[Information shown Boundary: Start]

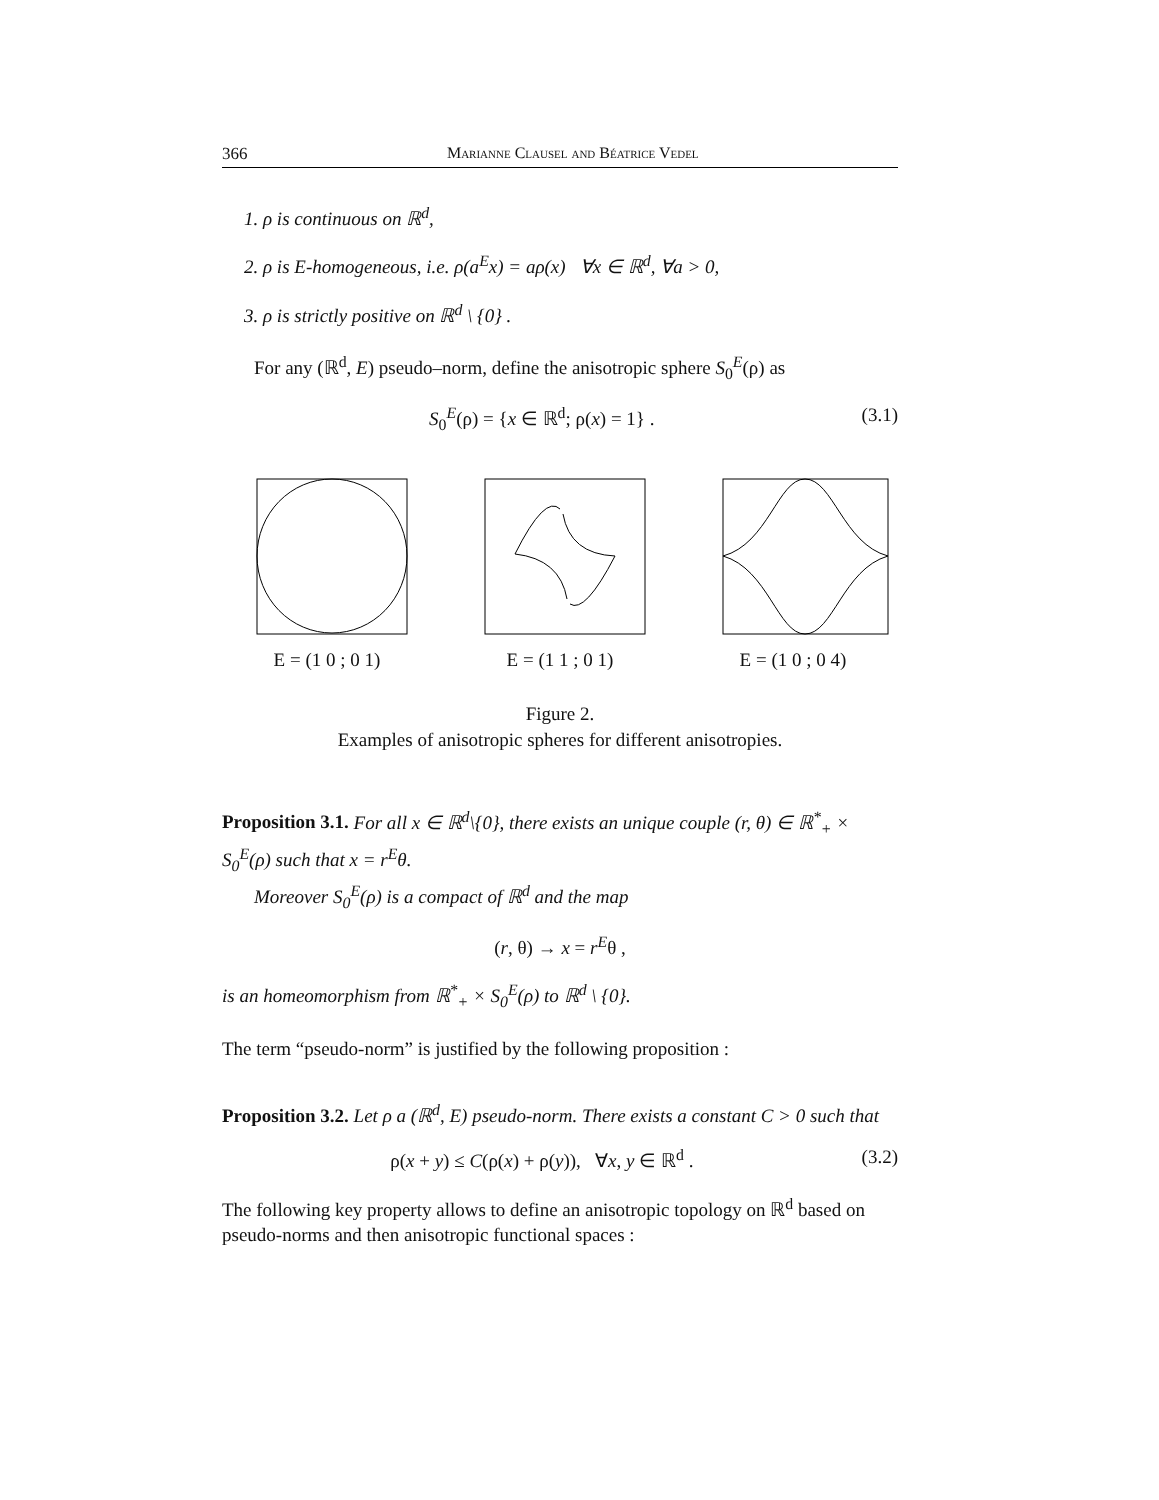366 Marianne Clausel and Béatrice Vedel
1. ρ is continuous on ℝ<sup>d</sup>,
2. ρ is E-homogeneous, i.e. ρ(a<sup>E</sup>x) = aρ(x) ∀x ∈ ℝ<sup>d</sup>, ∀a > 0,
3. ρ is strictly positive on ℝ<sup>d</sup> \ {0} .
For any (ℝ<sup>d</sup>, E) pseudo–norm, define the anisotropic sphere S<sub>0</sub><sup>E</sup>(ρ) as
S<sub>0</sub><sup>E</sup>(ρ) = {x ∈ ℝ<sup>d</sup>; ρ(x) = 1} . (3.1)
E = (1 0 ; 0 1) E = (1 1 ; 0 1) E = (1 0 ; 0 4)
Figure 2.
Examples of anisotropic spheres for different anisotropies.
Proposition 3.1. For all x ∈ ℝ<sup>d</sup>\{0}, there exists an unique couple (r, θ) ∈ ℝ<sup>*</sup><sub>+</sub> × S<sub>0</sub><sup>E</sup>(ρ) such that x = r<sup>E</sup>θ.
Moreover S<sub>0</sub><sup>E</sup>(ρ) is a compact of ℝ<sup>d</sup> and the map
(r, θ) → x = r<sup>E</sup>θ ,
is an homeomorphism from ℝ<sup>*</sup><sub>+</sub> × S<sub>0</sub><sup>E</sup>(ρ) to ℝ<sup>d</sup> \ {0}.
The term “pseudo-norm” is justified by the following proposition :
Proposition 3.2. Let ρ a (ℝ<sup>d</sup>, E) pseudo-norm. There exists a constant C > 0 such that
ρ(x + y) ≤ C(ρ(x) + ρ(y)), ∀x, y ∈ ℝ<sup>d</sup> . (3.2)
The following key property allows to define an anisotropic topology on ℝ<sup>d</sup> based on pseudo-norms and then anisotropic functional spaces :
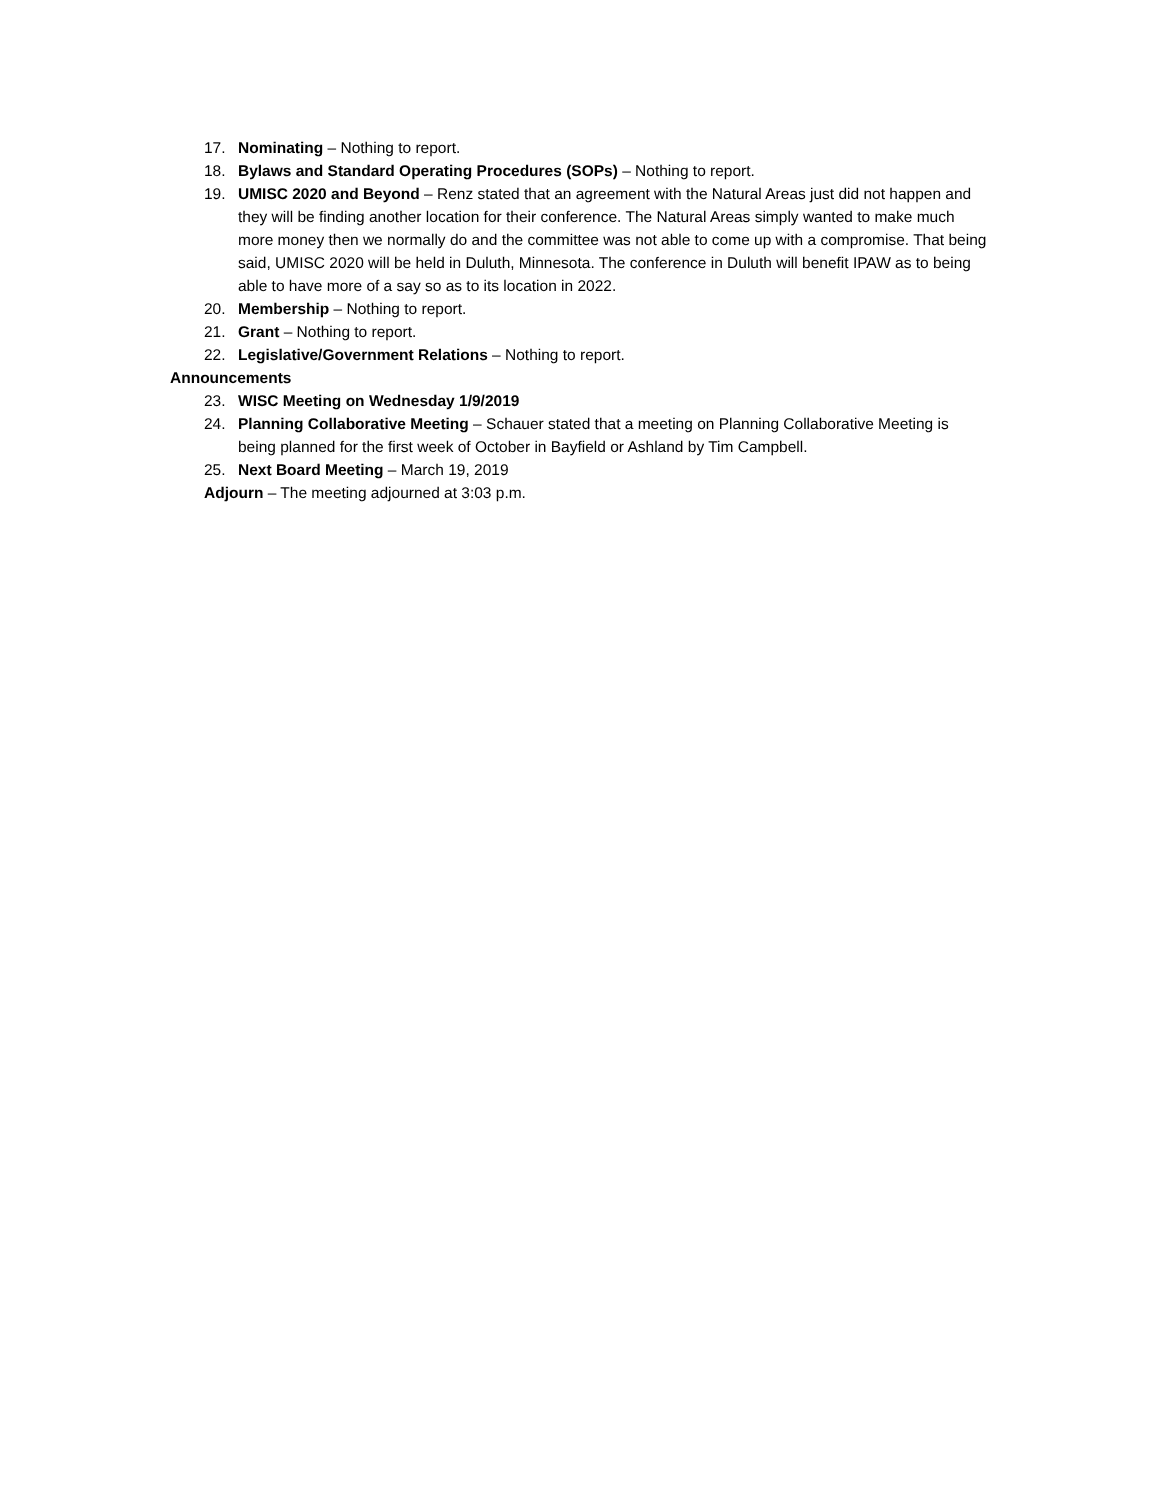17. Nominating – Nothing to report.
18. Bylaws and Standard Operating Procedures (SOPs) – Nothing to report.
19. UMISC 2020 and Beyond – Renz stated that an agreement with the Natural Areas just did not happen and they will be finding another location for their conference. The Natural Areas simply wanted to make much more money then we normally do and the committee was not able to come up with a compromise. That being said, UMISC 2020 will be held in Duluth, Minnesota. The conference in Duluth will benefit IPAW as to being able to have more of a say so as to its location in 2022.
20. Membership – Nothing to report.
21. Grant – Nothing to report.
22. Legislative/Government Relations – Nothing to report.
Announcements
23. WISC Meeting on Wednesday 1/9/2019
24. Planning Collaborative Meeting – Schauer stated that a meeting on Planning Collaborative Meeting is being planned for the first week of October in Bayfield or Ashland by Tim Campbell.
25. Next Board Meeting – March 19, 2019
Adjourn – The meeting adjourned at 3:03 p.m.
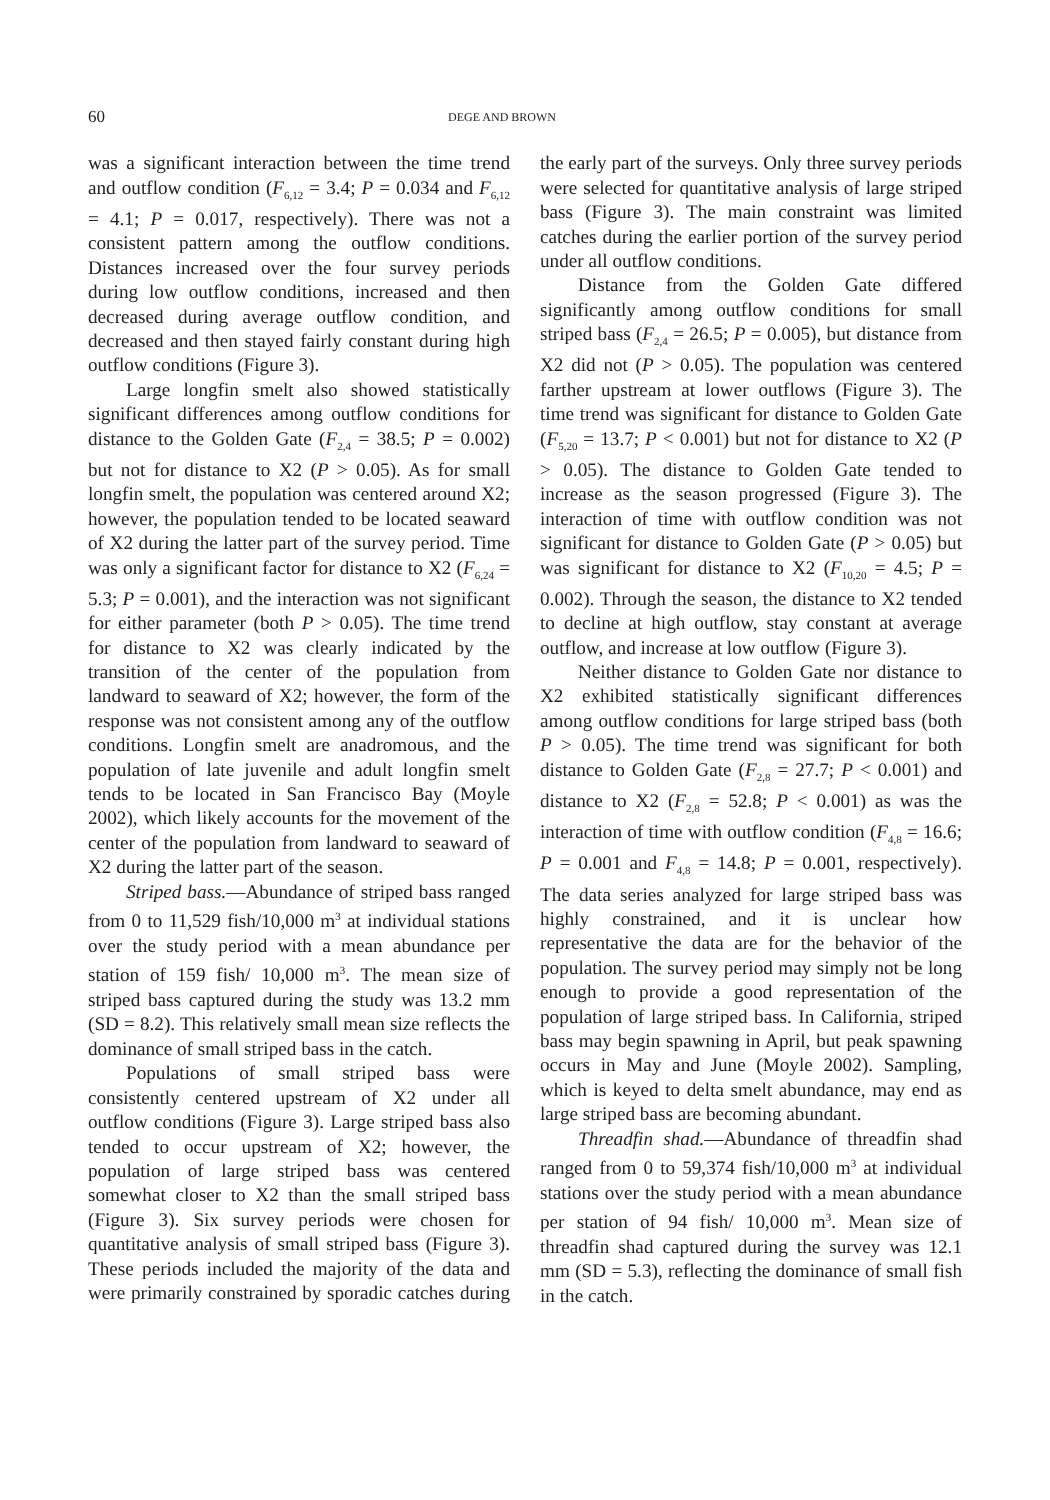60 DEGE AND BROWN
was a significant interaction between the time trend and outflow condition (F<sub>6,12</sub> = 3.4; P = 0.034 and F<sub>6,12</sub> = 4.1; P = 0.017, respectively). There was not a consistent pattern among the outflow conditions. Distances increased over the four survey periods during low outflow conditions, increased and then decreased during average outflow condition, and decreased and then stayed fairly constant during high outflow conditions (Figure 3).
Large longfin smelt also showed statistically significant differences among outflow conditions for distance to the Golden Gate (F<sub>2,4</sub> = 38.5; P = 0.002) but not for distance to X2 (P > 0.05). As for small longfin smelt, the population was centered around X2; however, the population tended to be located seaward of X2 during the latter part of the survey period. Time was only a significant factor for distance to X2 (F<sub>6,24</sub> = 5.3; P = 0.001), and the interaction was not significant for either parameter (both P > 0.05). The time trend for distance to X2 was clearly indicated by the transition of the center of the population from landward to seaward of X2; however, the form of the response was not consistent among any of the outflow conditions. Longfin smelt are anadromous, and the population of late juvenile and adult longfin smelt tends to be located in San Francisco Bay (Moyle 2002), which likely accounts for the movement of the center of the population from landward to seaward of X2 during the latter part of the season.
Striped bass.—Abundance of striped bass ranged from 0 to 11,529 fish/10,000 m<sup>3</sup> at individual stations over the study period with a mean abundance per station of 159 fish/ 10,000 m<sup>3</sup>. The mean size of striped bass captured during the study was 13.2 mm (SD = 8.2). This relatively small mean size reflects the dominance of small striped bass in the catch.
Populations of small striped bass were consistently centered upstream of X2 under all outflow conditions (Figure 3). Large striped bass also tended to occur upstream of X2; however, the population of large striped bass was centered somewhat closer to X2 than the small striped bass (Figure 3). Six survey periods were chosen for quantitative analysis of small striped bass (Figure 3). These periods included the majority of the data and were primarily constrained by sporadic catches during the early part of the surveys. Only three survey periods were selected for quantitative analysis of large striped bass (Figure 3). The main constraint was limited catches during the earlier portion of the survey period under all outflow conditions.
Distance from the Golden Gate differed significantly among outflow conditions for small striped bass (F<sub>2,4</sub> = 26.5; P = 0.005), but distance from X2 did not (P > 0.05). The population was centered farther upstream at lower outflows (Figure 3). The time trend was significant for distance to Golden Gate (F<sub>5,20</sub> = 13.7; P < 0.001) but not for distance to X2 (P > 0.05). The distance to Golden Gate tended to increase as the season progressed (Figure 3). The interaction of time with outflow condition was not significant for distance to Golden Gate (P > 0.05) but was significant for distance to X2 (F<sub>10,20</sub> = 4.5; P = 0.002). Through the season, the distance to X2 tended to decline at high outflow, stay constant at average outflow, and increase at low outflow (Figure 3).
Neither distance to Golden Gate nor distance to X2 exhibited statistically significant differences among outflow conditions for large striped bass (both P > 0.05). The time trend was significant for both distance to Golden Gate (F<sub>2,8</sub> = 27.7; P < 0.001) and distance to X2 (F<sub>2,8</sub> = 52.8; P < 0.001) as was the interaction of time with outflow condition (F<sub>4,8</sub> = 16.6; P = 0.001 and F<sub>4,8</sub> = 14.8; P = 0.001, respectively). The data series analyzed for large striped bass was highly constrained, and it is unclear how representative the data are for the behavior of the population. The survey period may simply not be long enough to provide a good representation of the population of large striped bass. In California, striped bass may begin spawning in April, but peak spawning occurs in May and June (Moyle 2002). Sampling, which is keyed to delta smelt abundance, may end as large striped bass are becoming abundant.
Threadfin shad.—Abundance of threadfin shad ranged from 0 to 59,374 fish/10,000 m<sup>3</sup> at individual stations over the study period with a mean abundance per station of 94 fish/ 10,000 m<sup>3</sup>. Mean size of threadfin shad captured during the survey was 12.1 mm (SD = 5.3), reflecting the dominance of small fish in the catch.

[Information shown Boundary: End]

What you should do ::
Repeat, word for word, the lines of the material above from the one holding "60 DEGE AND BROWN" through the one holding "was a significant". Leave out pictures.

Solution for this exercise ::
60 DEGE AND BROWN
was a significant interaction between the time trend and outflow condition (F<sub>6,12</sub> = 3.4; P = 0.034 and F<sub>6,12</sub> = 4.1; P = 0.017, respectively). There was not a consistent pattern among the outflow conditions. Distances increased over the four survey periods during low outflow conditions, increased and then decreased during average outflow condition, and decreased and then stayed fairly constant during high outflow conditions (Figure 3).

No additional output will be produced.